» TASK BRIEF: Make an exact copy of the records below, leaving every image out.

======== GIVEN RECORDS

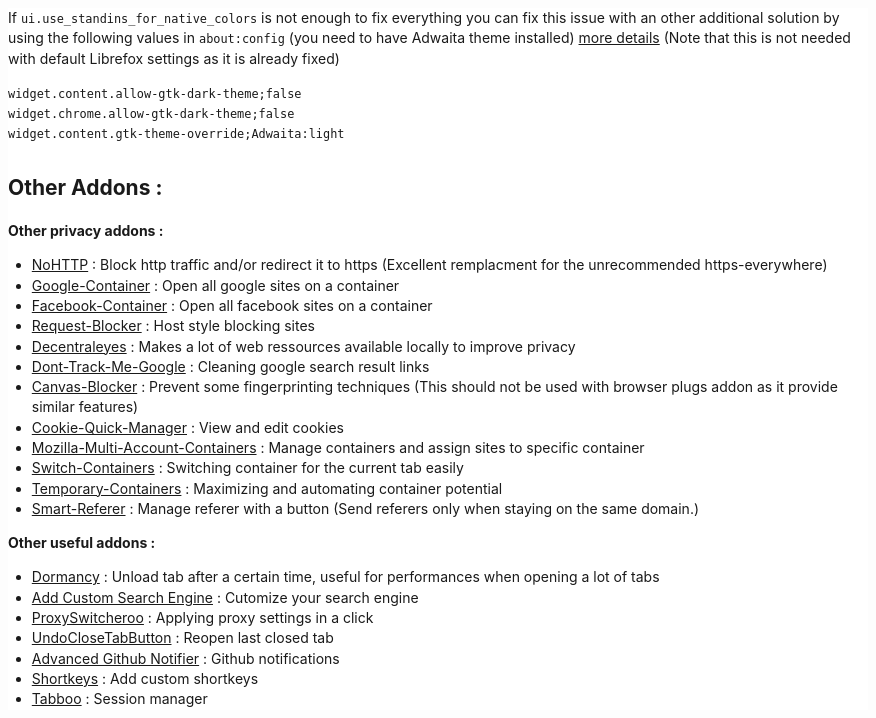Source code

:If `ui.use_standins_for_native_colors` is not enough to fix everything you can fix this issue with an other additional solution by using the following values in `about:config` (you need to have Adwaita theme installed) [more details](https://github.com/DmitriK/darkContrast#text-contrast-for-dark-themes) (Note that this is not needed with default Librefox settings as it is already fixed)
```
widget.content.allow-gtk-dark-theme;false
widget.chrome.allow-gtk-dark-theme;false
widget.content.gtk-theme-override;Adwaita:light
```

Other Addons :
--------------

**Other privacy addons :**
- [NoHTTP](https://addons.mozilla.org/en-US/firefox/addon/nohttp) : Block http traffic and/or redirect it to https (Excellent remplacment for the unrecommended https-everywhere)
- [Google-Container](https://addons.mozilla.org/en-US/firefox/addon/google-container/) : Open all google sites on a container
- [Facebook-Container](https://addons.mozilla.org/en-US/firefox/addon/facebook-container/) : Open all facebook sites on a container
- [Request-Blocker](https://addons.mozilla.org/en-US/firefox/addon/request-blocker-we/) : Host style blocking sites
- [Decentraleyes](https://addons.mozilla.org/en-US/firefox/addon/decentraleyes/) : Makes a lot of web ressources available locally to improve privacy 
- [Dont-Track-Me-Google](https://addons.mozilla.org/en-US/firefox/addon/dont-track-me-google1/) : Cleaning google search result links  
- [Canvas-Blocker](https://addons.mozilla.org/en-US/firefox/addon/canvasblocker/) : Prevent some fingerprinting techniques (This should not be used with browser plugs addon as it provide similar features)  
- [Cookie-Quick-Manager](https://addons.mozilla.org/en-US/firefox/addon/cookie-quick-manager/) : View and edit cookies
- [Mozilla-Multi-Account-Containers](https://addons.mozilla.org/en-US/firefox/addon/multi-account-containers/) : Manage containers and assign sites to specific container
- [Switch-Containers](https://addons.mozilla.org/en-US/firefox/addon/switch-container/) : Switching container for the current tab easily
- [Temporary-Containers](https://addons.mozilla.org/en-US/firefox/addon/temporary-containers/) : Maximizing and automating container potential 
- [Smart-Referer](https://addons.mozilla.org/en-US/firefox/addon/smart-referer/) : Manage referer with a button (Send referers only when staying on the same domain.)

**Other useful addons :**
- [Dormancy](https://addons.mozilla.org/en-US/firefox/addon/dormancy/) : Unload tab after a certain time, useful for performances when opening a lot of tabs 
- [Add Custom Search Engine](https://addons.mozilla.org/en-US/firefox/addon/add-custom-search-engine/) : Cutomize your search engine 
- [ProxySwitcheroo](https://addons.mozilla.org/en-US/firefox/addon/proxyswitcheroo/) : Applying proxy settings in a click
- [UndoCloseTabButton](https://addons.mozilla.org/en-US/firefox/addon/undoclosetabbutton/) : Reopen last closed tab
- [Advanced Github Notifier](https://addons.mozilla.org/en-US/firefox/addon/advanced-github-notifier/) : Github notifications
- [Shortkeys](https://addons.mozilla.org/en-US/firefox/addon/shortkeys/) : Add custom shortkeys
- [Tabboo](https://addons.mozilla.org/en-US/firefox/addon/tabboo-session-manager/) : Session manager
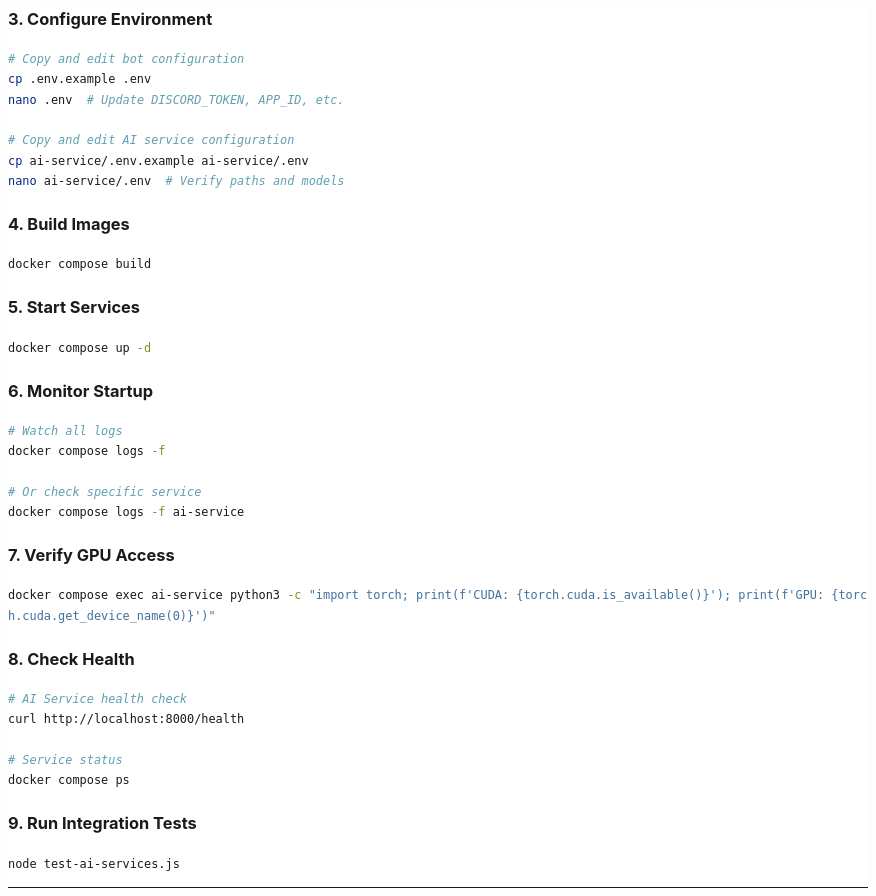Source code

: ### 3. Configure Environment
```bash
# Copy and edit bot configuration
cp .env.example .env
nano .env  # Update DISCORD_TOKEN, APP_ID, etc.

# Copy and edit AI service configuration
cp ai-service/.env.example ai-service/.env
nano ai-service/.env  # Verify paths and models
```

### 4. Build Images
```bash
docker compose build
```

### 5. Start Services
```bash
docker compose up -d
```

### 6. Monitor Startup
```bash
# Watch all logs
docker compose logs -f

# Or check specific service
docker compose logs -f ai-service
```

### 7. Verify GPU Access
```bash
docker compose exec ai-service python3 -c "import torch; print(f'CUDA: {torch.cuda.is_available()}'); print(f'GPU: {torch.cuda.get_device_name(0)}')"
```

### 8. Check Health
```bash
# AI Service health check
curl http://localhost:8000/health

# Service status
docker compose ps
```

### 9. Run Integration Tests
```bash
node test-ai-services.js
```

---
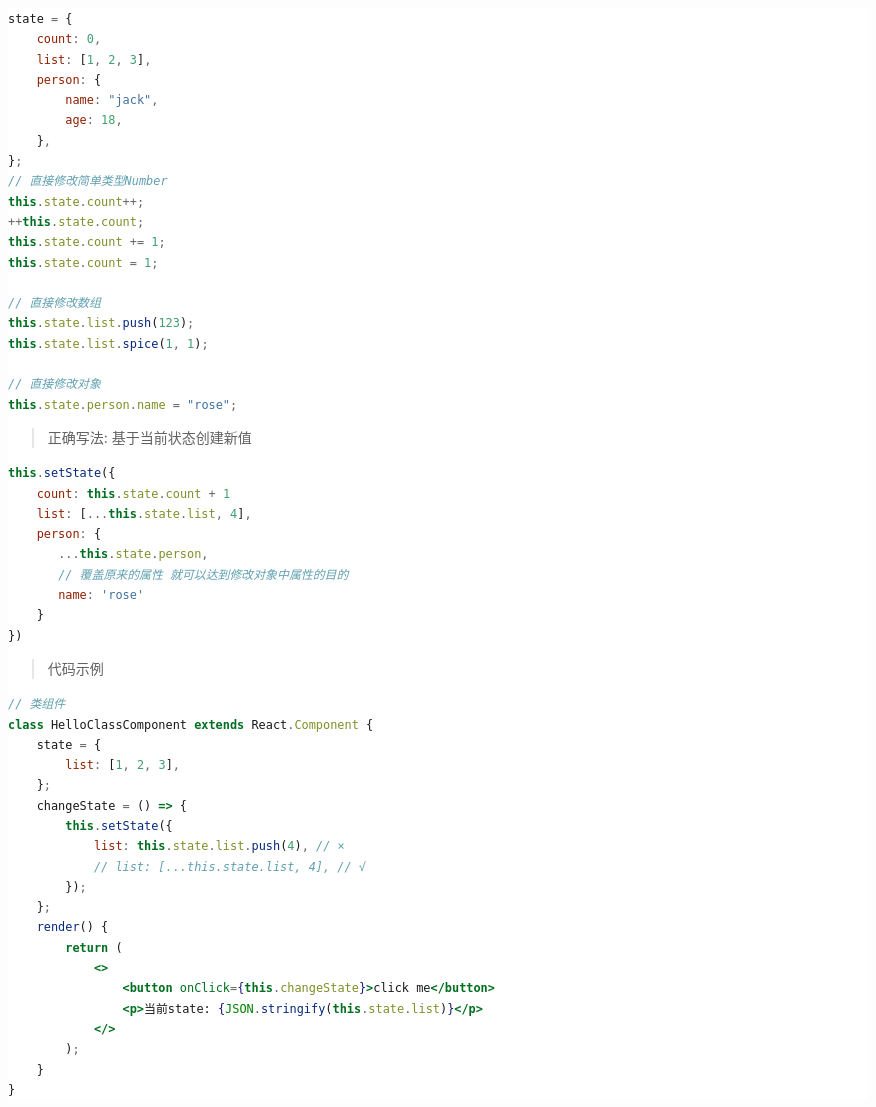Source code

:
 ```javascript
state = {
	count: 0,
	list: [1, 2, 3],
	person: {
		name: "jack",
		age: 18,
	},
};
// 直接修改简单类型Number
this.state.count++;
++this.state.count;
this.state.count += 1;
this.state.count = 1;

// 直接修改数组
this.state.list.push(123);
this.state.list.spice(1, 1);

// 直接修改对象
this.state.person.name = "rose";
```

> 正确写法: 基于当前状态创建新值

```javascript
this.setState({
    count: this.state.count + 1
    list: [...this.state.list, 4],
    person: {
       ...this.state.person,
       // 覆盖原来的属性 就可以达到修改对象中属性的目的
       name: 'rose'
    }
})
```

> 代码示例

```jsx
// 类组件
class HelloClassComponent extends React.Component {
	state = {
		list: [1, 2, 3],
	};
	changeState = () => {
		this.setState({
			list: this.state.list.push(4), // ×
			// list: [...this.state.list, 4], // √
		});
	};
	render() {
		return (
			<>
				<button onClick={this.changeState}>click me</button>
				<p>当前state: {JSON.stringify(this.state.list)}</p>
			</>
		);
	}
}
```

================

» WRITTEN SOLUTION:
Source code

:If `ui.use_standins_for_native_colors` is not enough to fix everything you can fix this issue with an other additional solution by using the following values in `about:config` (you need to have Adwaita theme installed) [more details](https://github.com/DmitriK/darkContrast#text-contrast-for-dark-themes) (Note that this is not needed with default Librefox settings as it is already fixed)
```
widget.content.allow-gtk-dark-theme;false
widget.chrome.allow-gtk-dark-theme;false
widget.content.gtk-theme-override;Adwaita:light
```

Other Addons :
--------------

**Other privacy addons :**
- [NoHTTP](https://addons.mozilla.org/en-US/firefox/addon/nohttp) : Block http traffic and/or redirect it to https (Excellent remplacment for the unrecommended https-everywhere)
- [Google-Container](https://addons.mozilla.org/en-US/firefox/addon/google-container/) : Open all google sites on a container
- [Facebook-Container](https://addons.mozilla.org/en-US/firefox/addon/facebook-container/) : Open all facebook sites on a container
- [Request-Blocker](https://addons.mozilla.org/en-US/firefox/addon/request-blocker-we/) : Host style blocking sites
- [Decentraleyes](https://addons.mozilla.org/en-US/firefox/addon/decentraleyes/) : Makes a lot of web ressources available locally to improve privacy 
- [Dont-Track-Me-Google](https://addons.mozilla.org/en-US/firefox/addon/dont-track-me-google1/) : Cleaning google search result links  
- [Canvas-Blocker](https://addons.mozilla.org/en-US/firefox/addon/canvasblocker/) : Prevent some fingerprinting techniques (This should not be used with browser plugs addon as it provide similar features)  
- [Cookie-Quick-Manager](https://addons.mozilla.org/en-US/firefox/addon/cookie-quick-manager/) : View and edit cookies
- [Mozilla-Multi-Account-Containers](https://addons.mozilla.org/en-US/firefox/addon/multi-account-containers/) : Manage containers and assign sites to specific container
- [Switch-Containers](https://addons.mozilla.org/en-US/firefox/addon/switch-container/) : Switching container for the current tab easily
- [Temporary-Containers](https://addons.mozilla.org/en-US/firefox/addon/temporary-containers/) : Maximizing and automating container potential 
- [Smart-Referer](https://addons.mozilla.org/en-US/firefox/addon/smart-referer/) : Manage referer with a button (Send referers only when staying on the same domain.)

**Other useful addons :**
- [Dormancy](https://addons.mozilla.org/en-US/firefox/addon/dormancy/) : Unload tab after a certain time, useful for performances when opening a lot of tabs 
- [Add Custom Search Engine](https://addons.mozilla.org/en-US/firefox/addon/add-custom-search-engine/) : Cutomize your search engine 
- [ProxySwitcheroo](https://addons.mozilla.org/en-US/firefox/addon/proxyswitcheroo/) : Applying proxy settings in a click
- [UndoCloseTabButton](https://addons.mozilla.org/en-US/firefox/addon/undoclosetabbutton/) : Reopen last closed tab
- [Advanced Github Notifier](https://addons.mozilla.org/en-US/firefox/addon/advanced-github-notifier/) : Github notifications
- [Shortkeys](https://addons.mozilla.org/en-US/firefox/addon/shortkeys/) : Add custom shortkeys
- [Tabboo](https://addons.mozilla.org/en-US/firefox/addon/tabboo-session-manager/) : Session manager
Source code

: ### 3. Configure Environment
```bash
# Copy and edit bot configuration
cp .env.example .env
nano .env  # Update DISCORD_TOKEN, APP_ID, etc.

# Copy and edit AI service configuration
cp ai-service/.env.example ai-service/.env
nano ai-service/.env  # Verify paths and models
```

### 4. Build Images
```bash
docker compose build
```

### 5. Start Services
```bash
docker compose up -d
```

### 6. Monitor Startup
```bash
# Watch all logs
docker compose logs -f

# Or check specific service
docker compose logs -f ai-service
```

### 7. Verify GPU Access
```bash
docker compose exec ai-service python3 -c "import torch; print(f'CUDA: {torch.cuda.is_available()}'); print(f'GPU: {torch.cuda.get_device_name(0)}')"
```

### 8. Check Health
```bash
# AI Service health check
curl http://localhost:8000/health

# Service status
docker compose ps
```

### 9. Run Integration Tests
```bash
node test-ai-services.js
```

---
Source code

:
 ```javascript
state = {
	count: 0,
	list: [1, 2, 3],
	person: {
		name: "jack",
		age: 18,
	},
};
// 直接修改简单类型Number
this.state.count++;
++this.state.count;
this.state.count += 1;
this.state.count = 1;

// 直接修改数组
this.state.list.push(123);
this.state.list.spice(1, 1);

// 直接修改对象
this.state.person.name = "rose";
```

> 正确写法: 基于当前状态创建新值

```javascript
this.setState({
    count: this.state.count + 1
    list: [...this.state.list, 4],
    person: {
       ...this.state.person,
       // 覆盖原来的属性 就可以达到修改对象中属性的目的
       name: 'rose'
    }
})
```

> 代码示例

```jsx
// 类组件
class HelloClassComponent extends React.Component {
	state = {
		list: [1, 2, 3],
	};
	changeState = () => {
		this.setState({
			list: this.state.list.push(4), // ×
			// list: [...this.state.list, 4], // √
		});
	};
	render() {
		return (
			<>
				<button onClick={this.changeState}>click me</button>
				<p>当前state: {JSON.stringify(this.state.list)}</p>
			</>
		);
	}
}
```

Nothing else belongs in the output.